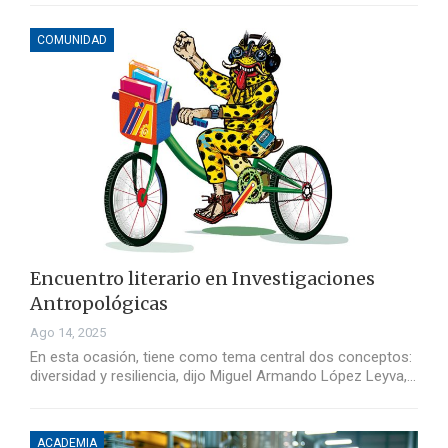
COMUNIDAD
Encuentro literario en Investigaciones
Antropológicas
Ago 14, 2025
En esta ocasión, tiene como tema central dos conceptos:
diversidad y resiliencia, dijo Miguel Armando López Leyva,…
ACADEMIA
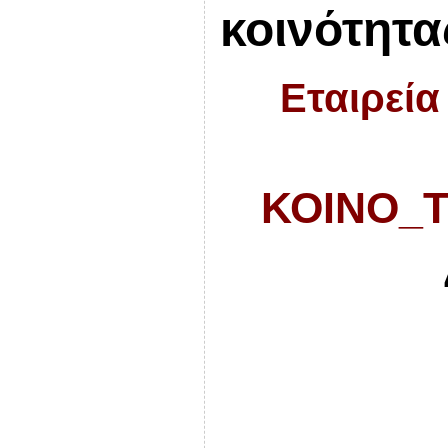
κοινότητα
Εταιρεία
ΚΟΙΝΟ_Τ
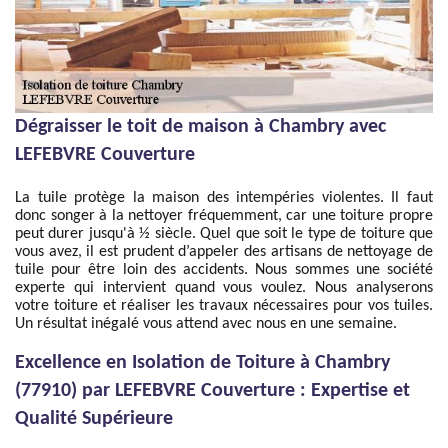
Dégraisser le toit de maison à Chambry avec
LEFEBVRE Couverture
La tuile protège la maison des intempéries violentes. Il faut
donc songer à la nettoyer fréquemment, car une toiture propre
peut durer jusqu'à ½ siècle. Quel que soit le type de toiture que
vous avez, il est prudent d’appeler des artisans de nettoyage de
tuile pour être loin des accidents. Nous sommes une société
experte qui intervient quand vous voulez. Nous analyserons
votre toiture et réaliser les travaux nécessaires pour vos tuiles.
Un résultat inégalé vous attend avec nous en une semaine.
Excellence en Isolation de Toiture à Chambry
(77910) par LEFEBVRE Couverture : Expertise et
Qualité Supérieure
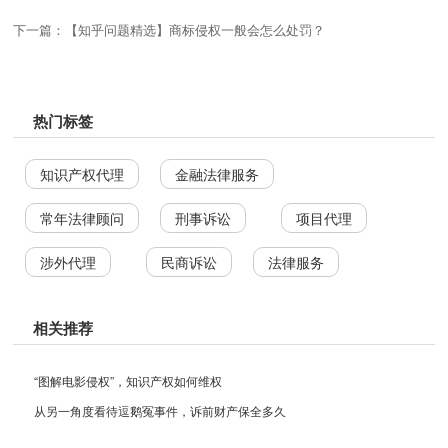
下一篇：【知乎问题精选】商标侵权一般会怎么处罚？
热门标签
知识产权代理
金融法律服务
常年法律顾问
刑事诉讼
项目代理
涉外代理
民商诉讼
法律服务
相关推荐
“图解电影侵权”，知识产权如何维权
从另一角度看待逗鹅冤事件，诉前财产保全多久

Task item – Collect every line above that contains the word "Chambry".

Result below –
Dégraisser le toit de maison à Chambry avec
Excellence en Isolation de Toiture à Chambry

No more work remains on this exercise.